To-do item —
Rewrite every line of text in the entries below as a JSON list of strings, one string per line, leaving out any blank lines.

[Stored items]
________________________________________

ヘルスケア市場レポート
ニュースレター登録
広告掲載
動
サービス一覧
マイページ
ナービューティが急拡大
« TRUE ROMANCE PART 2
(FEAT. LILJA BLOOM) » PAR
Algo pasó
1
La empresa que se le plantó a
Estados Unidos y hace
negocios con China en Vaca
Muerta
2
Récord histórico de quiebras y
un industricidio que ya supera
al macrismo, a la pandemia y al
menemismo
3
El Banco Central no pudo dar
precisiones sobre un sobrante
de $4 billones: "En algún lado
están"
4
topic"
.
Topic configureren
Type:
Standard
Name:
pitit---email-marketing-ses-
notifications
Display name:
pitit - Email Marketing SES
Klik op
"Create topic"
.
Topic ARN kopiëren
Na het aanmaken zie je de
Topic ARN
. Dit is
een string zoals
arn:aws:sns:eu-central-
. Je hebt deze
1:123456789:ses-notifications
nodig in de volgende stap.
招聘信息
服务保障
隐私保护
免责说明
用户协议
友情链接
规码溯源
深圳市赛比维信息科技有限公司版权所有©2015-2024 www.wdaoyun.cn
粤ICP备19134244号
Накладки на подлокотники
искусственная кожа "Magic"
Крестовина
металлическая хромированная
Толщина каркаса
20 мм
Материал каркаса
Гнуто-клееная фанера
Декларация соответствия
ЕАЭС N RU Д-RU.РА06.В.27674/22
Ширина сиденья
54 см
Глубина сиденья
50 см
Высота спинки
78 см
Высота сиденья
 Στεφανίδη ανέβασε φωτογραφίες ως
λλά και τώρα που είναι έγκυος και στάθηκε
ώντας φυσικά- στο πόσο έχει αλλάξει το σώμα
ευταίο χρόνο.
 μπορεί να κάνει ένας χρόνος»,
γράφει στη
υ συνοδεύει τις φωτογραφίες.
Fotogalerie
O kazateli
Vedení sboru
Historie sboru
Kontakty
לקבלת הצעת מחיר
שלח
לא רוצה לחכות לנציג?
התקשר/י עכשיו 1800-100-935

________________________________________

Answer section —
[
  "ヘルスケア市場レポート",
  "ニュースレター登録",
  "広告掲載",
  "動",
  "サービス一覧",
  "マイページ",
  "ナービューティが急拡大",
  "« TRUE ROMANCE PART 2",
  "(FEAT. LILJA BLOOM) » PAR",
  "Algo pasó",
  "1",
  "La empresa que se le plantó a",
  "Estados Unidos y hace",
  "negocios con China en Vaca",
  "Muerta",
  "2",
  "Récord histórico de quiebras y",
  "un industricidio que ya supera",
  "al macrismo, a la pandemia y al",
  "menemismo",
  "3",
  "El Banco Central no pudo dar",
  "precisiones sobre un sobrante",
  "de $4 billones: \"En algún lado",
  "están\"",
  "4",
  "topic\"",
  ".",
  "Topic configureren",
  "Type:",
  "Standard",
  "Name:",
  "pitit---email-marketing-ses-",
  "notifications",
  "Display name:",
  "pitit - Email Marketing SES",
  "Klik op",
  "\"Create topic\"",
  ".",
  "Topic ARN kopiëren",
  "Na het aanmaken zie je de",
  "Topic ARN",
  ". Dit is",
  "een string zoals",
  "arn:aws:sns:eu-central-",
  ". Je hebt deze",
  "1:123456789:ses-notifications",
  "nodig in de volgende stap.",
  "招聘信息",
  "服务保障",
  "隐私保护",
  "免责说明",
  "用户协议",
  "友情链接",
  "规码溯源",
  "深圳市赛比维信息科技有限公司版权所有©2015-2024 www.wdaoyun.cn",
  "粤ICP备19134244号",
  "Накладки на подлокотники",
  "искусственная кожа \"Magic\"",
  "Крестовина",
  "металлическая хромированная",
  "Толщина каркаса",
  "20 мм",
  "Материал каркаса",
  "Гнуто-клееная фанера",
  "Декларация соответствия",
  "ЕАЭС N RU Д-RU.РА06.В.27674/22",
  "Ширина сиденья",
  "54 см",
  "Глубина сиденья",
  "50 см",
  "Высота спинки",
  "78 см",
  "Высота сиденья",
  " Στεφανίδη ανέβασε φωτογραφίες ως",
  "λλά και τώρα που είναι έγκυος και στάθηκε",
  "ώντας φυσικά- στο πόσο έχει αλλάξει το σώμα",
  "ευταίο χρόνο.",
  " μπορεί να κάνει ένας χρόνος»,",
  "γράφει στη",
  "υ συνοδεύει τις φωτογραφίες.",
  "Fotogalerie",
  "O kazateli",
  "Vedení sboru",
  "Historie sboru",
  "Kontakty",
  "לקבלת הצעת מחיר",
  "שלח",
  "לא רוצה לחכות לנציג?",
  "התקשר/י עכשיו 1800-100-935"
]